Create a culture of respect: Foster a culture of respect that discourages cyberbullying and harassment. Celebrate diversity and promote respectful communication and interactions among your squad.
Offer support: Make sure your crew knows that you’re there for them if they experience cyberbullying. Provide access to mental health resources and assistance programs.
These steps can create a safe and supportive environment for your people and help reduce the risk of cyberbullying and its negative consequences.
The final word
Cyberbullying is a serious problem that can have lasting and far-reaching consequences.

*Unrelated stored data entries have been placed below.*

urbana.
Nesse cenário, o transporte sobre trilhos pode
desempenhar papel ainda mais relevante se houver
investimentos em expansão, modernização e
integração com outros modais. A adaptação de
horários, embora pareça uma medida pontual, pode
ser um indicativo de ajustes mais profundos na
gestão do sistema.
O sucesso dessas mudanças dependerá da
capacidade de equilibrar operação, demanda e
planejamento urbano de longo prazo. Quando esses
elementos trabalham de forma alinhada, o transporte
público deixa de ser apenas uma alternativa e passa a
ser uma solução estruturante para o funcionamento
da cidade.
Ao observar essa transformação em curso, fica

You’d be forgiven for underestimating it. But it’s clear that doing so will leave you vulnerable.
Cyberbullying may affect people one at a time, but we all need to pitch in—organizations, people and society as a whole.
You’ve read this far, so you’ve got a fighting chance of curtailing the effects of cyberbullying in your organization. And that’s a solid win.
The 2022 Oh Behave! report has more detail on cyberbullying, and so many major topics related to human cyber risk. From password security to phishing scams, the report serves up game-changing insights and recommendations.
Cybersecurity isn’t just about protecting data, it’s about protecting people. And that includes protecting them from cyberbullying.
By including cyberbullying in your security strategy, you’re not only defending your organization but also doing your part in making the online world a safer place for all.
And that’s not just good optics, it’s downright heroic.